La famille dans l'entreprise
Afin de promouvoir les talents en interne, ce groupe d'assurances mettra en place en 2014 un réseau féminin et un programme de mentor. Là comme ailleurs s'élabore une « stratégie de planification de la relève ». La branche a en effet pour souci de contrer la pénurie de main-d'oeuvre, mais aussi d'encadrement. Car si la plupart des dirigeantes déclarent privilégier les femmes dans le recrutement des postes à responsabilité, cela ne suffit pas. Il s'agit désormais de convaincre, de toute urgence, les femmes de l'encadrement intermédiaire d'accéder à des postes d'encadrement supérieur. La deuxième étape sera de les faire gravir de l'encadrement supérieur aux comités de directions, où elles restent sous-représentées. Aussi, dans ce contexte, les compagnies seraient mal avisées de pratiquer des écarts de rémunération trop importants.

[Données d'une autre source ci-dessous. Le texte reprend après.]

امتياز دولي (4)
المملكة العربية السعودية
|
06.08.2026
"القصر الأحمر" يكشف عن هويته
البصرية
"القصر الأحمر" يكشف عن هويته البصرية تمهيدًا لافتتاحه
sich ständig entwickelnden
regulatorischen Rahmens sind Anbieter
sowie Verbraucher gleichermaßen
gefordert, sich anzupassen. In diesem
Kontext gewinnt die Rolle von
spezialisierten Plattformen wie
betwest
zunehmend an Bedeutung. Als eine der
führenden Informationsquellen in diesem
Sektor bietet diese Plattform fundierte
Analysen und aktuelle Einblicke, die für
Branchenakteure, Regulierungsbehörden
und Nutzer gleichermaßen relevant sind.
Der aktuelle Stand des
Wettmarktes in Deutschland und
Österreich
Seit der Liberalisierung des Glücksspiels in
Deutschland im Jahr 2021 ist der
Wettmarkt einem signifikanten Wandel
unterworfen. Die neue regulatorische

En l'absence de statistiques propres au secteur de l'assurance, le fossé entre les hommes et les femmes dans l'encadrement supérieur et les directoires des compagnies est aujourd'hui estimé entre 5 et 10%.

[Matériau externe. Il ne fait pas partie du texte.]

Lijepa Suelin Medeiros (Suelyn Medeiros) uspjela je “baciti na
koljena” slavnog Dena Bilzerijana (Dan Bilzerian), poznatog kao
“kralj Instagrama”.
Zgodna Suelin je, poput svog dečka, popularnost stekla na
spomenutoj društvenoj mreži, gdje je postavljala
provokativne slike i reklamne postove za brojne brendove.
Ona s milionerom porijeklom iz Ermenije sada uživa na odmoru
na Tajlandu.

CHRISTIANE BISANZIO, DRH POUR LA RÉGION EUROPE DU NORD, CENTRALE ET DE L'EST D'AXA, ET DIRECTRICE GROUPE POUR LA DIVERSITÉ ET L'INCLUSION
« Si les compagnies ne recrutent pas des femmes à haut potentiel, elles jouent leur survie »

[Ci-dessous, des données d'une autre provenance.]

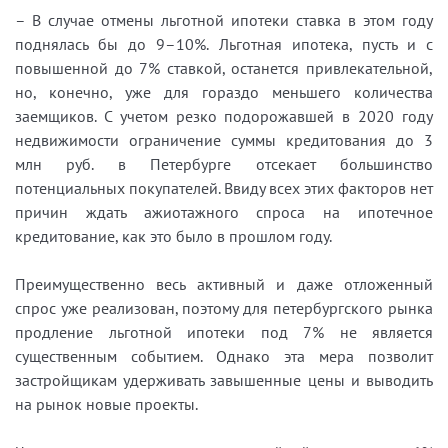
– В случае отмены льготной ипотеки ставка в этом году
поднялась бы до 9–10%. Льготная ипотека, пусть и с
повышенной до 7% ставкой, останется привлекательной,
но, конечно, уже для гораздо меньшего количества
заемщиков. С учетом резко подорожавшей в 2020 году
недвижимости ограничение суммы кредитования до 3
млн руб. в Петербурге отсекает большинство
потенциальных покупателей. Ввиду всех этих факторов нет
причин ждать ажиотажного спроса на ипотечное
кредитование, как это было в прошлом году.
Преимущественно весь активный и даже отложенный
спрос уже реализован, поэтому для петербургского рынка
продление льготной ипотеки под 7% не является
существенным событием. Однако эта мера позволит
застройщикам удерживать завышенные цены и выводить
на рынок новые проекты.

Les effectifs des compagnies sont composés à 50% de femmes, « mais on se demande où elles sont dans les directions, s'interroge Christiane Bisanzio. Si les compagnies ne recrutent pas des femmes à haut potentiel, elles jouent leur survie. » Pour percer dans l'entreprise, cette juriste de 46 ans a développé sa propre méthode, le « talent tandem », qui permet aux femmes de s'initier aux arcanes du pouvoir en suivant un dirigeant et d'acquérir ainsi 70% des compétences du management. Cet entraînement par la pratique met en lumière des techniques, comme le lobbying qui s'opère avant une réunion. Christiane Bisanzio tient cet esprit curieux d'une famille de journalistes et son intérêt pour les fonctions transversales de son expérience chez General Electric, où elle était présidente du réseau féminin. Mère de deux enfants, cette Allemande vit aujourd'hui en Suisse, travaille en Allemagne, Belgique et Suisse avec de nombreux passages à Paris.KATJA BUCHER, RESPONSABLE DES RESSOURCES HUMAINES DU GROUPE MUNICH RE
« Les femmes sont peu présentes dans le management supérieur »« Le monde de la politique et celui de l'entreprise doivent s'imbriquer pour que toutes les chances soient données aux femmes de s'engager professionnellement. Pour ce qui est de l'entreprise, il faut reconnaître une certaine partialité dans les processus d'embauche et agir en connaissance de cause », déclare Katja Bucher. Elle est consciente de l'ampleur de la tâche qui l'attend : le premier réassureur mondial ne compte que 21% de femmes aux fonctions dirigeantes et s'est fixé un taux de 25% d'ici à 2020. « Les femmes sont peu présentes dans le management intermédiaire et le management supérieur, les chances de les faire accéder aux instances supérieures est donc très faible. C'est pourquoi nous avons besoin de femmes dans ces étages avant de changer de manière durable la situation à la tête de l'entreprise. » La garde des enfants est un aspect de ce changement. Mais pas seulement. D'autres thèmes, comme la culture de la performance et de la gestion jouent également un rôle central dans cette mutation de l'entreprise.